Aging Effects and Test-Retest Reliability of Inhibitory Control for Saccadic Eye Movements.
Martyna Beata PłomeckaZofia Barańczuk-TurskaChristian PfeifferNicolas LangerPublished in: eNeuro (2020)
Neuropsychological studies indicate that healthy aging is associated with a decline of inhibitory control of attentional and behavioral systems. A widely accepted measure of inhibitory control is the antisaccade task that requires both the inhibition of a reflexive saccadic response toward a visual target and the initiation of a voluntary eye movement in the opposite direction. To better understand the nature of age-related differences in inhibitory control, we evaluated antisaccade task performance in 78 younger (20-35 years) and 78 older (60-80 years) participants. In order to provide reliable estimates of inhibitory control for individual subjects, we investigated test-retest reliability of the reaction time, error rate, saccadic gain, and peak saccadic velocity and further estimated latent, not directly observable processed contributing to changes in the antisaccade task execution. The intraclass correlation coefficients (ICCs) for an older group of participants emerged as good to excellent for most of our antisaccade task measures. Furthermore, using Bayesian multivariate models, we inspected age-related differences in the performances of healthy younger and older participants. The older group demonstrated higher error rates, longer reaction times, significantly more inhibition failures, and late prosaccades as compared with young adults. The consequently lower ability of older adults to voluntarily inhibit saccadic responses has been interpreted as an indicator of age-related inhibitory control decline. Additionally, we performed a Bayesian model comparison of used computational models and concluded that the Stochastic Early Reaction, Inhibition and Late Action (SERIA) model explains our data better than PRO-Stop-Antisaccade (PROSA) that does not incorporate a late decision process.

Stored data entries
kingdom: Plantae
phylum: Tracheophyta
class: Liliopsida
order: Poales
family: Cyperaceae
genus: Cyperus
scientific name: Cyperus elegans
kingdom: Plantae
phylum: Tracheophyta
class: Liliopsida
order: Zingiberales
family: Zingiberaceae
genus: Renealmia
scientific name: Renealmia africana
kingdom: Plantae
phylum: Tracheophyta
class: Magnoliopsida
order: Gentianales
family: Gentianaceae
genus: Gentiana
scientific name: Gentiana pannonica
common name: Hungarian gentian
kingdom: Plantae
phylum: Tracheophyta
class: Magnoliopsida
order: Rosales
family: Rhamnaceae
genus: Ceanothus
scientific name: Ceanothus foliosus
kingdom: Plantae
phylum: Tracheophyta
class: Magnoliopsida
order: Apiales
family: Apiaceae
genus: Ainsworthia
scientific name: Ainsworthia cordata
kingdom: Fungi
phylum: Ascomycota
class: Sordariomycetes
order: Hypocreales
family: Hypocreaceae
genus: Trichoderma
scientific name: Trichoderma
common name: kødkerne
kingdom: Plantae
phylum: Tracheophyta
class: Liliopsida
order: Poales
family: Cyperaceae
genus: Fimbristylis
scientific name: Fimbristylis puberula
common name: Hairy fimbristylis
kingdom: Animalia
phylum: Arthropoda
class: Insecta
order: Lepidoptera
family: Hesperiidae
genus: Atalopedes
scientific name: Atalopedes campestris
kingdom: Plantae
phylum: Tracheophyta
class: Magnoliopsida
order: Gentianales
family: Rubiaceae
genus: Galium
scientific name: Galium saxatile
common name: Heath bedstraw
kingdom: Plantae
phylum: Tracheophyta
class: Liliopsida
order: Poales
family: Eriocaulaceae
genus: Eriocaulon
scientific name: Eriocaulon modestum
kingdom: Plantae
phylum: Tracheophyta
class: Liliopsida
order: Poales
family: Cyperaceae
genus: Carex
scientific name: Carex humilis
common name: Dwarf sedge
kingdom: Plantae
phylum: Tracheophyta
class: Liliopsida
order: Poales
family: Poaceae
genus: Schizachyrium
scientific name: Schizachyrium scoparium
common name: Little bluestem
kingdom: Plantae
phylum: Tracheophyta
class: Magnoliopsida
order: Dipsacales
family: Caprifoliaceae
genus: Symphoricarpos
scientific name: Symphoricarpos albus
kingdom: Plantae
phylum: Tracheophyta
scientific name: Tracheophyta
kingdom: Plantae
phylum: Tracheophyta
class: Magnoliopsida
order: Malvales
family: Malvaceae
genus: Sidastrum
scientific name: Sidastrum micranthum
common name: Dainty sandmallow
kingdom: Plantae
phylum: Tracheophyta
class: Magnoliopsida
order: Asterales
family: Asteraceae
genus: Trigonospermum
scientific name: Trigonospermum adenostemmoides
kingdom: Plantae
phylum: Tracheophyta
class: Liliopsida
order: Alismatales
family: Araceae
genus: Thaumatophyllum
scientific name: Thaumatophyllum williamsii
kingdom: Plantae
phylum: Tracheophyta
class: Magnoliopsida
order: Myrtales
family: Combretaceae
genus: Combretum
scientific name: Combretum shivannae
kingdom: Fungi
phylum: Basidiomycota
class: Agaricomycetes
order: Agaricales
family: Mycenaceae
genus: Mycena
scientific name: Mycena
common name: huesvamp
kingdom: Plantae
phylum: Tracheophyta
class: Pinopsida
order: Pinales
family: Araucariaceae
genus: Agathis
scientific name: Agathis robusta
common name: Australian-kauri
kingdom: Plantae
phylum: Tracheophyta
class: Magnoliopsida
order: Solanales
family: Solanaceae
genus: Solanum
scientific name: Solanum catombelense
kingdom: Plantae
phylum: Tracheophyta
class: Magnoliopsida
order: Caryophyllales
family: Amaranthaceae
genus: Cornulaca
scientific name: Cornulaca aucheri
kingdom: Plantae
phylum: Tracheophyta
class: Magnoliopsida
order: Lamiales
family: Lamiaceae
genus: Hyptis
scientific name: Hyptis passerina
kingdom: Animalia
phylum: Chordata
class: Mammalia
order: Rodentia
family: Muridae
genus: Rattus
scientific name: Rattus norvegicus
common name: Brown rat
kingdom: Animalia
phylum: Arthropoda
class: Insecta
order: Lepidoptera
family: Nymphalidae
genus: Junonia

§ **Things to do**
1. According to the abstract on aging and inhibitory control of eye movements, why does the antisaccade task serve as a measure of inhibitory control?
2. In the abstract on aging and inhibitory control of eye movements, how many older participants were tested, and what was their age range?

§ **Task-by-task solutions**
1. The antisaccade task requires a person to inhibit a reflexive saccadic response toward a visual target. It also requires the person to start a voluntary eye movement in the opposite direction.

2. There were 78 older participants, aged 60 to 80 years.